→ **Exercise brief**
Your output is the line containing "musica alla Casa del Popolo" plus every line after it in the listing, reproduced exactly.

→ **Records supplied**
--------------------------------
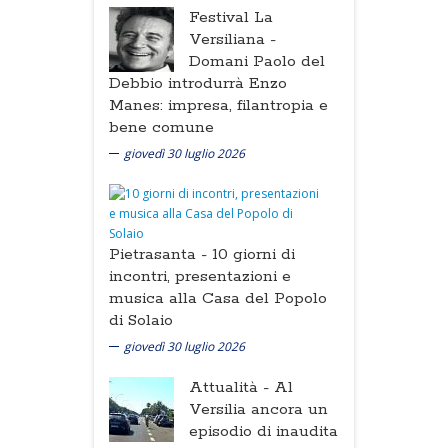
Festival La
Versiliana -
Domani Paolo del
Debbio introdurrà Enzo
Manes: impresa, filantropia e
bene comune
giovedì 30 luglio 2026
Pietrasanta -
10 giorni di
incontri, presentazioni e
musica alla Casa del Popolo
di Solaio
giovedì 30 luglio 2026
Attualità -
Al
Versilia ancora un
episodio di inaudita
--------------------------------
→ **Response below**
musica alla Casa del Popolo
di Solaio
giovedì 30 luglio 2026
Attualità -
Al
Versilia ancora un
episodio di inaudita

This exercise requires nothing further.